Exercise inputs below:

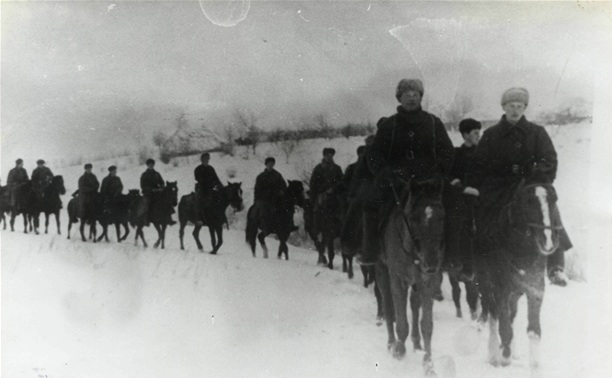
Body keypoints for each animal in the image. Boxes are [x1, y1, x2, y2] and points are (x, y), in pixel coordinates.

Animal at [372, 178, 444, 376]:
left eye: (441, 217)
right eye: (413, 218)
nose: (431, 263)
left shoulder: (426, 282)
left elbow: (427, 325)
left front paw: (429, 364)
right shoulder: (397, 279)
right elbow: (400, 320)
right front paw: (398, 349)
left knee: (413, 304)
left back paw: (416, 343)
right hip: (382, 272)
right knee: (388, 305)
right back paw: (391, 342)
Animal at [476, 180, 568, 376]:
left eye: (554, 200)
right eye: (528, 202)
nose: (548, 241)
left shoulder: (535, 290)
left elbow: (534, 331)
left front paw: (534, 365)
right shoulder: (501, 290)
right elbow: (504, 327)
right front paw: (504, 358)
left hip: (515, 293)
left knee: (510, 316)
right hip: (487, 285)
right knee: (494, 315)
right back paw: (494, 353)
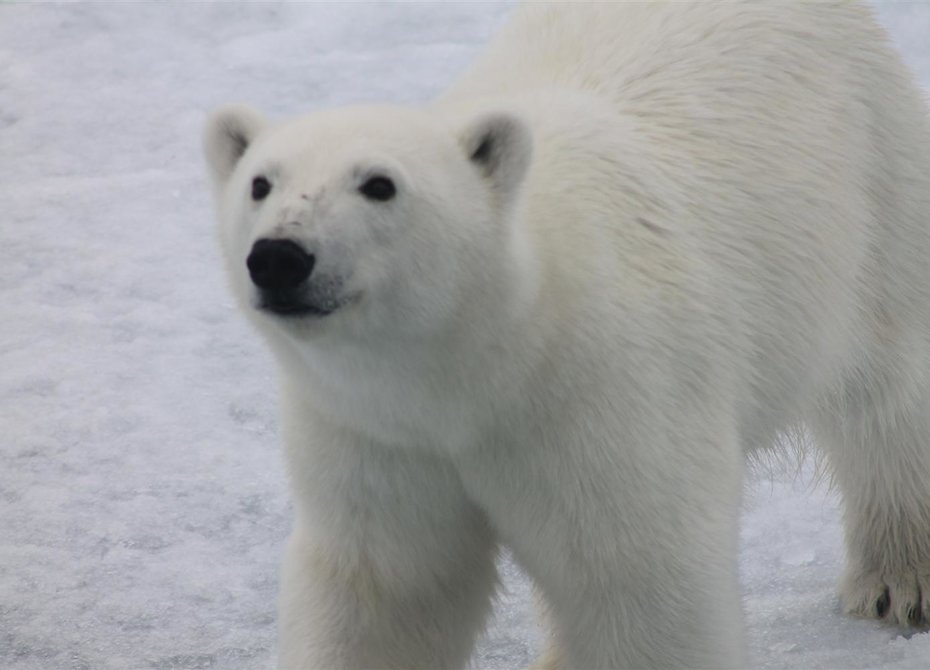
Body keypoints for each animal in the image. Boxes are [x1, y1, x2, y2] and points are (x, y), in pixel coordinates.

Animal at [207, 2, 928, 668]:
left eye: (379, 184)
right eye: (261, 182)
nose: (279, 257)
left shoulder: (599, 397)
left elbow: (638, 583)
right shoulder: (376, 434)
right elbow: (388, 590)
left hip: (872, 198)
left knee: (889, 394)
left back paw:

End of Exercise inputs.

What is expected =
Return exactly, and only, the lines above starting at the line that contains "right shoulder: (397, 279)" and ending at the line that contains "right elbow: (504, 327)".

Task solution =
right shoulder: (397, 279)
right elbow: (400, 320)
right front paw: (398, 349)
left knee: (413, 304)
left back paw: (416, 343)
right hip: (382, 272)
right knee: (388, 305)
right back paw: (391, 342)
Animal at [476, 180, 568, 376]:
left eye: (554, 200)
right eye: (528, 202)
nose: (548, 241)
left shoulder: (535, 290)
left elbow: (534, 331)
left front paw: (534, 365)
right shoulder: (501, 290)
right elbow: (504, 327)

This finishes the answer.